In understandable terms, we can say that this is a situation in which the transfusion occurs too quickly or with a too high volume. Older people, low people, and patients who already have a high volume of blood or plasma are at higher risk for this complication.

The treatment should be quick and the subsequent transfusions will be placed carefully measuring the volumes well.

Iron overload

The accumulation of metals due to iron that carries blood is a complication that occurs in patients who receive transfusions for years.

Reduction of platelets and coagulation factors

When all body blood changes in less than 24 hours we talk about mass transfusion and in this situation it may be necessary to transfuse platelets and coagulation factors.

Metabolic complications

Metabolic complications in mass transfusions are due to several factors: patient shock, impossibility of accelerating transfusion, use of blood in the refrigerator, etc. The most notable complications are:

Hypothermia Hypothermia

Transforming large volumes of cold blood can form cardiac arrhythmias. To avoid this complication, which can increase the incidence of shock, we can use a heater that heats the blood at 37ºC.

Complications of citrate complications

As we mentioned in another work, in the blood bags a citrate is placed so that the blood does not cover.
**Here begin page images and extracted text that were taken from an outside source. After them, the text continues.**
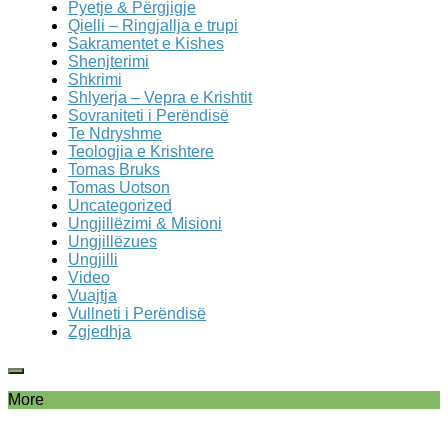
Pyetje & Përgjigje
Qielli – Ringjallja e trupi
Sakramentet e Kishes
Shenjterimi
Shkrimi
Shlyerja – Vepra e Krishtit
Sovraniteti i Perëndisë
Te Ndryshme
Teologjia e Krishtere
Tomas Bruks
Tomas Uotson
Uncategorized
Ungjillëzimi & Misioni
Ungjillëzues
Ungjilli
Video
Vuajtja
Vullneti i Perëndisë
Zgjedhja
More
In mass transfusions this citrate can produce hypocalcemia, that is, a decrease in calcium. Patients who are not well exposed by the liver have a higher risk of suffering this complication.
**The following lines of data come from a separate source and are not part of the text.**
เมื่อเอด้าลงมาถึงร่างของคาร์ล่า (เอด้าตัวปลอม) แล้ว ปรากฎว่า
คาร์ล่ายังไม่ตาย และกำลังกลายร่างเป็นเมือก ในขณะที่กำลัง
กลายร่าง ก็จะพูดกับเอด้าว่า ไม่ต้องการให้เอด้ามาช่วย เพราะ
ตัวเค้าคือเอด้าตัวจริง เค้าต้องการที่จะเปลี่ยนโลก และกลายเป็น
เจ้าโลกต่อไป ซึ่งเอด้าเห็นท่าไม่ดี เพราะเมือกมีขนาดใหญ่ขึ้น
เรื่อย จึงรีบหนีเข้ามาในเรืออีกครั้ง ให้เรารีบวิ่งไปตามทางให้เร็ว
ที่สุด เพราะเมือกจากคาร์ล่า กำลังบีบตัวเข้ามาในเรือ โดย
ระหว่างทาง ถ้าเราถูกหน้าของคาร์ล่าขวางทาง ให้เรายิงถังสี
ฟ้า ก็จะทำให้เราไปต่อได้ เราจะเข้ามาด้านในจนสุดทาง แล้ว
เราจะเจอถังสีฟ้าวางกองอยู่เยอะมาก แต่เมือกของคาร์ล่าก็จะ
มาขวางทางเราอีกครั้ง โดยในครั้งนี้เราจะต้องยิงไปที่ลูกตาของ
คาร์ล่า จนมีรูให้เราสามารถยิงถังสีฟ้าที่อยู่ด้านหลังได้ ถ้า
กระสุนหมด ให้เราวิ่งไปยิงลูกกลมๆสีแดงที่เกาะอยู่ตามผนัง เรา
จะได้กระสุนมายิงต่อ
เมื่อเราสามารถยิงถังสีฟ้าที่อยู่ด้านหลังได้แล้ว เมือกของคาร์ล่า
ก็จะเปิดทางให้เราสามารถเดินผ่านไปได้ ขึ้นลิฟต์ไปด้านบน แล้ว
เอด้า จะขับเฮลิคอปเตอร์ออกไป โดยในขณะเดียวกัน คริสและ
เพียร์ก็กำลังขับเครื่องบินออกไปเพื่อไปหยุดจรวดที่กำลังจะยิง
Acidosis acidosis Acidosis

Although acidosis may appear at the first moment of mass transfusions, then alkalosis appears in the metabolization of citrate.

Changes in potassium

In the blood we carry stored in the refrigerator, potassium increases and by transfusing a lot of blood this potassium can cause hyperpotasemia.
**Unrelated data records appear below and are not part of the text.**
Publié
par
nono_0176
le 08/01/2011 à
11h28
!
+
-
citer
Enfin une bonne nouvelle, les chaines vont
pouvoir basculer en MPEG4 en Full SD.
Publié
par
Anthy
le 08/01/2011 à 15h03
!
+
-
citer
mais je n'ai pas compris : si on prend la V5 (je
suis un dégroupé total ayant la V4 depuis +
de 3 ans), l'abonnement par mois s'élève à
General rules for transfusions

Taking into account the following general rules, we can reduce some of the above-mentioned risks:

  • Correct identification of the patient. If the names of the samples used, labels, patient header, etc. do not match exactly, transfusion cannot be initiated.
  • During the first 10 minutes of transfusion, the patient will be taken care of closely. Then, just take care of it from time to time. The maximum duration of the transfusion will be 4 hours.
  • The infusion system will have a filter of 170 microns to avoid the passage of blood clots. The filters of leukocytes, that is, the filters that prevent the passage of leukocytes, can be effective to avoid immunization in receptors with a tendency to the appearance of febrile reactions and in patients that need numerous transfusions.
  • No other medication will be given in the same vein through which blood passes, except the physiological serum.
  • Before starting the transfusion, it should be fixed in the shape of the blood bag.
  • If the transfusion bag opens for something, it is necessary to transfuse if it has been temperate for the next 4 hours (or if it has been in the refrigerator for the next 24 hours).
  • Blood heaters. They heat up to 37 degrees the blood that passes through the transfusion system and are useful in the following situations:1.- In fast transfusions, especially those that are put by thick veins. 2.- In newborns, when we have to change all blood.
  • The blood bank is informed of all reactions during transfusion.